This directory contains a benchmark harness for testing different implementations of summing numbers.
A single high-level main() is present in the benchmark.cpp file, which has definitions of proble3m sizes and so forth.
This main() will make calls to two routines that must be provided by your code:
- setup(N, A) // where you initialize N values in A
- result = sum(N, A) // where you compute the sum of N values in A and return the answer
This harness will generate three different executables using the one benchmark.cpp containing main(), and then using sum_direct.cpp, sum_indirect.cpp, or sum_vector.cpp.
Your job is to:
- Add code for setup() and sum() in each of sum_direct.cpp, sum_indirect.cpp, and sum_vector.cpp
- Add instrumention code in benchmark.cpp to measure elapsed time for the call to the sum() routine
You should not need to modify anything inside CMakeLists.txt.
% cd sum_harness_instructional
# contains the source files and CMakeLists.txt file
% mkdir build
% cd build
% cmake ../
# cmake generates lots of output
% make
# to build the programs
By default, the CMakeLists.txt will do a "Release" build, which means there will be full compiler optimizations.
There are two methods for modifying the compiler optimization level.
Option 1 (best approach): set the CMAKE_CXX_FLAGS_RELEASE environment variable then run cmake
For full optimization:
bash users:
% export CMAKE_CXX_FLAGS_RELEASE="-O3"
csh users:
% setenv CMAKE_CXX_FLAGS_RELEASE "-O3"
For no optimization:
bash users:
% export CMAKE_CXX_FLAGS_RELEASE="-O0"
csh users:
% setenv CMAKE_CXX_FLAGS_RELEASE "-O0"
Then, after setting the CMAKE_CXX_FLAGS_RELEASE environment variable, clean your build directory, and rerun cmake and then make.
Option 2 (works but not preferred): uncomment one of the following two lines then run/rerun cmake:
For -O3: full optimization set(CMAKE_CXX_FLAGS_RELEASE "${CMAKE_CXX_FLAGS_RELEASE} -O3") For -O0: no optimization in gcc/g++ set(CMAKE_CXX_FLAGS_RELEASE "${CMAKE_CXX_FLAGS_RELEASE} -O0")
After modifying CMakeLists.txt, clean your build directory, and rerun cmake and then make.
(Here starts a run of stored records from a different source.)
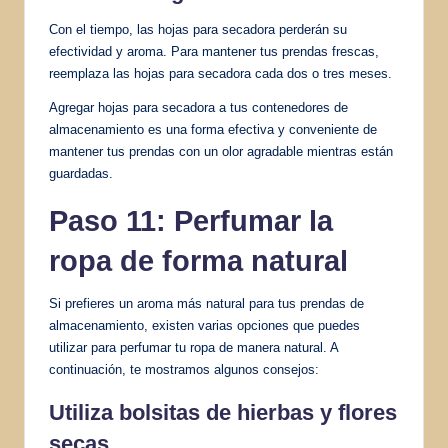
Con el tiempo, las hojas para secadora perderán su
efectividad y aroma. Para mantener tus prendas frescas,
reemplaza las hojas para secadora cada dos o tres meses.
Agregar hojas para secadora a tus contenedores de
almacenamiento es una forma efectiva y conveniente de
mantener tus prendas con un olor agradable mientras están
guardadas.
Paso 11: Perfumar la
ropa de forma natural
Si prefieres un aroma más natural para tus prendas de
almacenamiento, existen varias opciones que puedes
utilizar para perfumar tu ropa de manera natural. A
continuación, te mostramos algunos consejos:
Utiliza bolsitas de hierbas y flores
secas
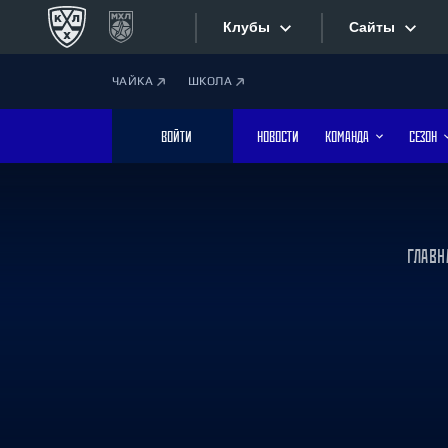
Клубы
Сайты
ЧАЙКА
ШКОЛА
Конференция «Запад»
Сайты
ВОЙТИ
НОВОСТИ
КОМАНДА
СЕЗОН
Дивизион Боброва
Лада
Видеотран
СКА
Хайлайты
Спартак
ГЛАВН
Торпедо
Текстовые
ХК Сочи
Интернет-
Дивизион Тарасова
Фотобанк
Динамо Мн
Динамо М
Приложе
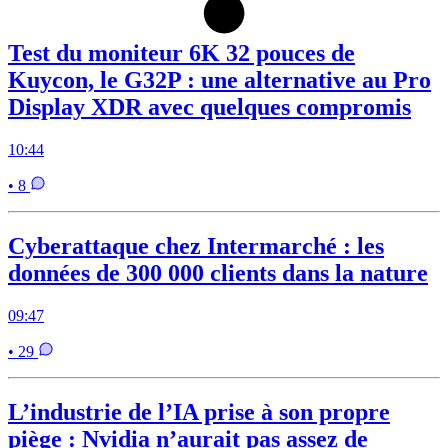
Test du moniteur 6K 32 pouces de
Kuycon, le G32P : une alternative au Pro
Display XDR avec quelques compromis
10:44
• 8
Cyberattaque chez Intermarché : les
données de 300 000 clients dans la nature
09:47
• 29
L’industrie de l’IA prise à son propre
piège : Nvidia n’aurait pas assez de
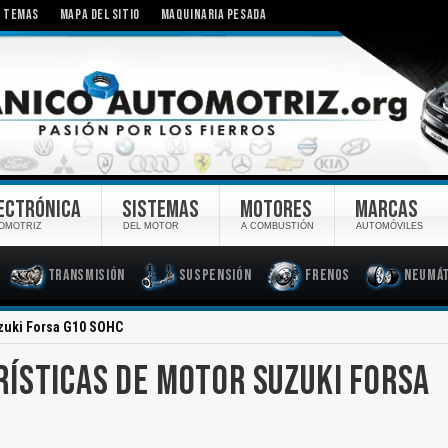
TEMAS
MAPA DEL SITIO
MAQUINARIA PESADA
ECTRÓNICA
SISTEMAS
MOTORES
MARCAS
OMOTRIZ
DEL MOTOR
A COMBUSTIÓN
AUTOMÓVILES
Transmisión
Suspensión
Frenos
Neumát
uzuki Forsa G10 SOHC
ÍSTICAS DE MOTOR SUZUKI FORSA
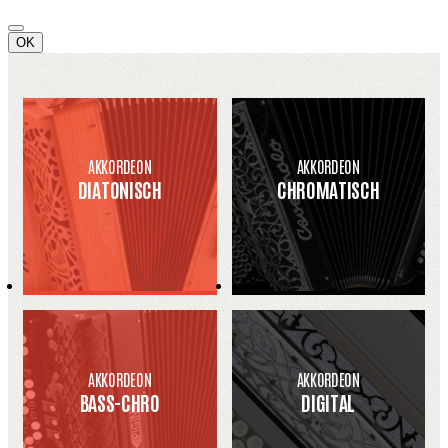
OK
AKKORDEON
AKKORDEON
DIATONISCH
CHROMATISCH
AKKORDEON
AKKORDEON
BASS-CHRO
DIGITAL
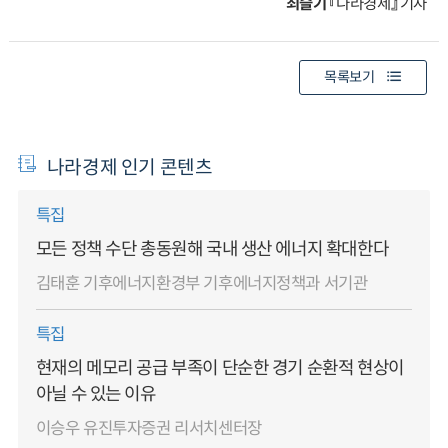
최슬기
『나라경제』 기자
목록보기
나라경제 인기 콘텐츠
특집
모든 정책 수단 총동원해 국내 생산 에너지 확대한다
김태훈 기후에너지환경부 기후에너지정책과 서기관
특집
현재의 메모리 공급 부족이 단순한 경기 순환적 현상이
아닐 수 있는 이유
이승우 유진투자증권 리서치센터장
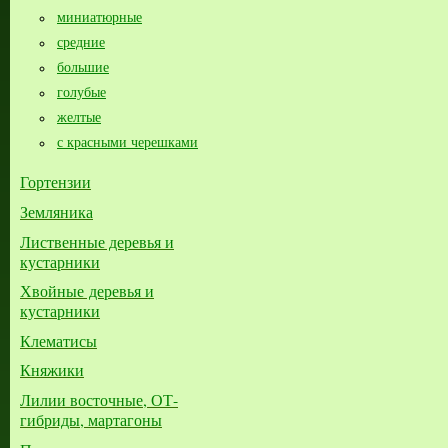
миниатюрные
средние
большие​
голубые
желтые
с красными черешками
Гортензии
Земляника
Лиственные деревья и
кустарники
Хвойные деревья и
кустарники
Клематисы
Княжики
Лилии восточные, ОТ-
гибриды, мартагоны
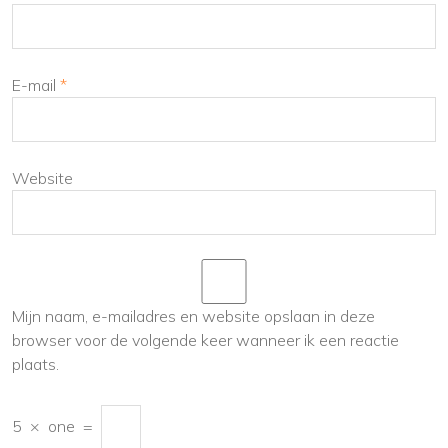
E-mail
*
Website
Mijn naam, e-mailadres en website opslaan in deze
browser voor de volgende keer wanneer ik een reactie
plaats.
5
×
one
=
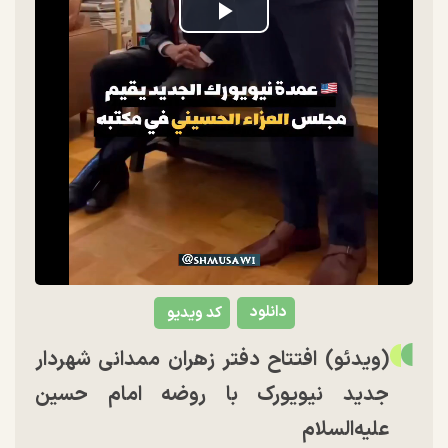
Play
Video
دانلود
کد ویدیو
(ویدئو) افتتاح دفتر زهران ممدانی شهردار
جدید نیویورک با روضه امام حسین
علیه‌السلام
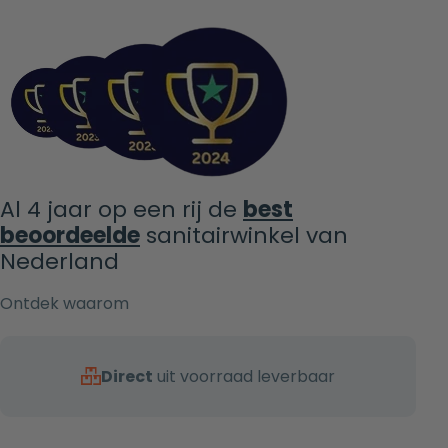
Al 4 jaar op een rij de
best
beoordeelde
sanitairwinkel van
Nederland
Ontdek waarom
Direct
uit voorraad leverbaar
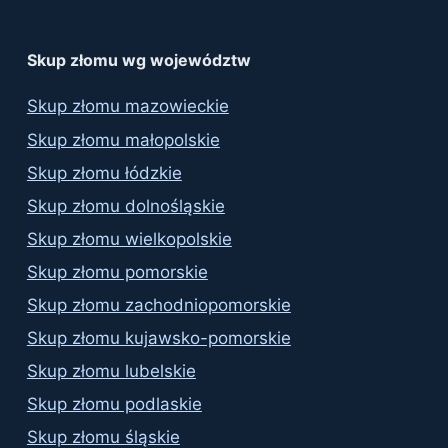
Skup złomu wg województw
Skup złomu mazowieckie
Skup złomu małopolskie
Skup złomu łódzkie
Skup złomu dolnośląskie
Skup złomu wielkopolskie
Skup złomu pomorskie
Skup złomu zachodniopomorskie
Skup złomu kujawsko-pomorskie
Skup złomu lubelskie
Skup złomu podlaskie
Skup złomu śląskie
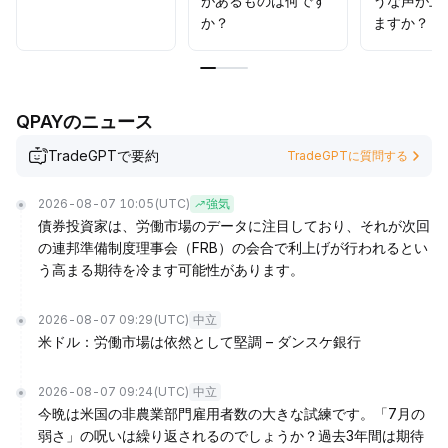
があるものは何です
うな声が上
か？
ますか？
QPAYのニュース
TradeGPTで要約
TradeGPTに質問する
2026-08-07 10:05
(UTC)
強気
債券投資家は、労働市場のデータに注目しており、それが次回
の連邦準備制度理事会（FRB）の会合で利上げが行われるとい
う高まる期待を冷ます可能性があります。
2026-08-07 09:29
(UTC)
中立
米ドル：労働市場は依然として堅調 – ダンスケ銀行
2026-08-07 09:24
(UTC)
中立
今晩は米国の非農業部門雇用者数の大きな試練です。「7月の
弱さ」の呪いは繰り返されるのでしょうか？過去3年間は期待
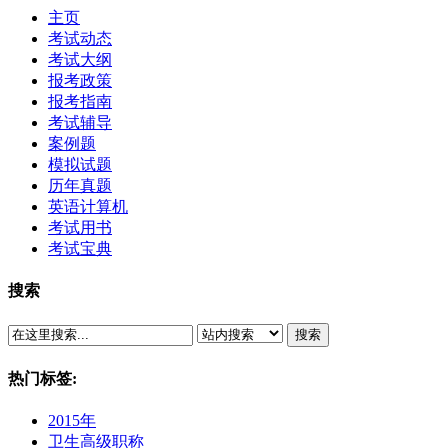
主页
考试动态
考试大纲
报考政策
报考指南
考试辅导
案例题
模拟试题
历年真题
英语计算机
考试用书
考试宝典
搜索
搜索
热门标签:
2015年
卫生高级职称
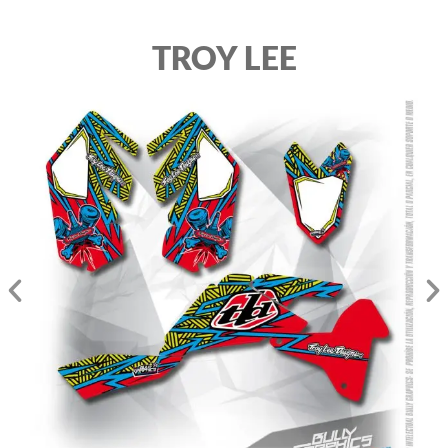
TROY LEE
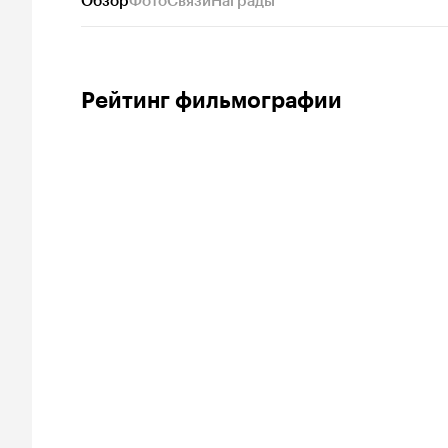
Обзор
Фото
Связи
Награды
Рейтинг фильмографии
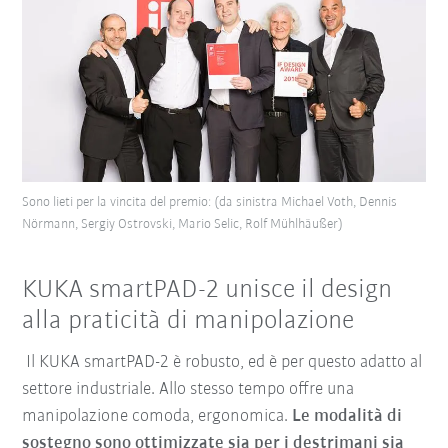
Sono lieti per la vincita del premio: (da sinistra Michael Voth, Dennis
Nörmann, Sergiy Ostrovski, Mario Selic, Rolf Mühlhäußer)
KUKA smartPAD-2 unisce il design
alla praticità di manipolazione
Il KUKA smartPAD-2 è robusto, ed è per questo adatto al
settore industriale. Allo stesso tempo offre una
manipolazione comoda, ergonomica.
Le modalità di
sostegno sono ottimizzate sia per i destrimani sia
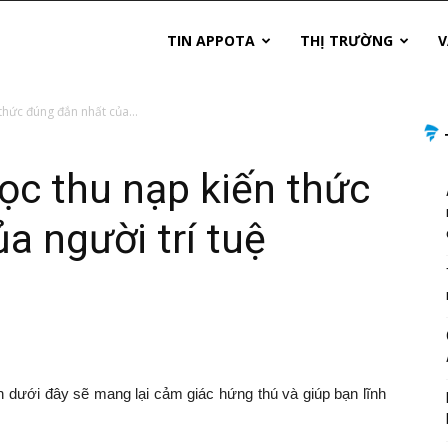
TIN APPOTA
THỊ TRƯỜNG
V
hức đúng đắn nhất của...
ọc thu nạp kiến thức
a người trí tuệ
 dưới đây sẽ mang lại cảm giác hứng thú và giúp bạn lĩnh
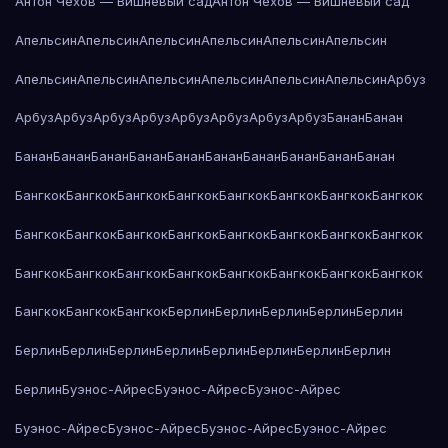
Антон Чехов — Вишнёвый сад
Антон Чехов — Вишнёвый сад
Апельсин
Апельсин
Апельсин
Апельсин
Апельсин
Апельсин
Апельсин
Апельсин
Апельсин
Апельсин
Апельсин
Апельсин
Арбуз
Арбуз
Арбуз
Арбуз
Арбуз
Арбуз
Арбуз
Арбуз
Арбуз
Банан
Банан
Банан
Банан
Банан
Банан
Банан
Банан
Банан
Банан
Банан
Банан
Бангкок
Бангкок
Бангкок
Бангкок
Бангкок
Бангкок
Бангкок
Бангкок
Бангкок
Бангкок
Бангкок
Бангкок
Бангкок
Бангкок
Бангкок
Бангкок
Бангкок
Бангкок
Бангкок
Бангкок
Бангкок
Бангкок
Бангкок
Бангкок
Бангкок
Бангкок
Бангкок
Берлин
Берлин
Берлин
Берлин
Берлин
Берлин
Берлин
Берлин
Берлин
Берлин
Берлин
Берлин
Берлин
Берлин
Буэнос-Айрес
Буэнос-Айрес
Буэнос-Айрес
Буэнос-Айрес
Буэнос-Айрес
Буэнос-Айрес
Буэнос-Айрес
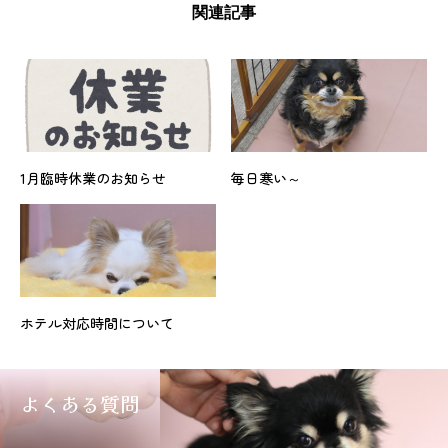
関連記事
1月臨時休業のお知らせ
毎日寒い～
ホテル対応時間について
よくある質問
You will need to add code in three places:
-
Inside benchmark.cpp: please add instrumentation code that will measure and report elapsed time consumed by the call to the sum() routine. Please refer to the chrono_timer code for an example of how to do this kind of time measurement.
-
The setup() routine inside each of sum_direct.cpp, sum_indirect.cpp, and sum_vector.cpp. See the homework writeup for details on how to perform initialization for each of these different codes.
-
The sum() routine inside each of sum_direct.cpp, sum_indirect.cpp, and sum_vector.cpp. See the homework writeup for details on how to perform the sum operation for each of these different codes.
Once the codes are built, you should be able to just run each one from the command line:
% ./sum_direct
or
% ./sum_indirect
or
% ./sum_vector
When you run each code, it will iterate through the set of problem sizes predefined inside benchmark.cpp
After logging in to perlmutter at NERSC,, either pull the code directly from git or transfer a copy from your local machine to NERSC.
Set up your environment to make use of the CPU nodes by typing in this command:
% module load cpu
Then follow the build instructions above.
Once you have built the codes, you may request interactive access to a Perlmutter CPU node by using this command:
% salloc --nodes 1 --qos interactive --time 00:30:00 --constraint cpu --account=m3930
Once you are on an interactive CPU node, run each of the codes using these commands:
srun ./sum_direct
srun ./sum_indirect
srun ./sum_vector
Please refer to lecture slides for additional information about accessing Cori, building your code there, and running your code there.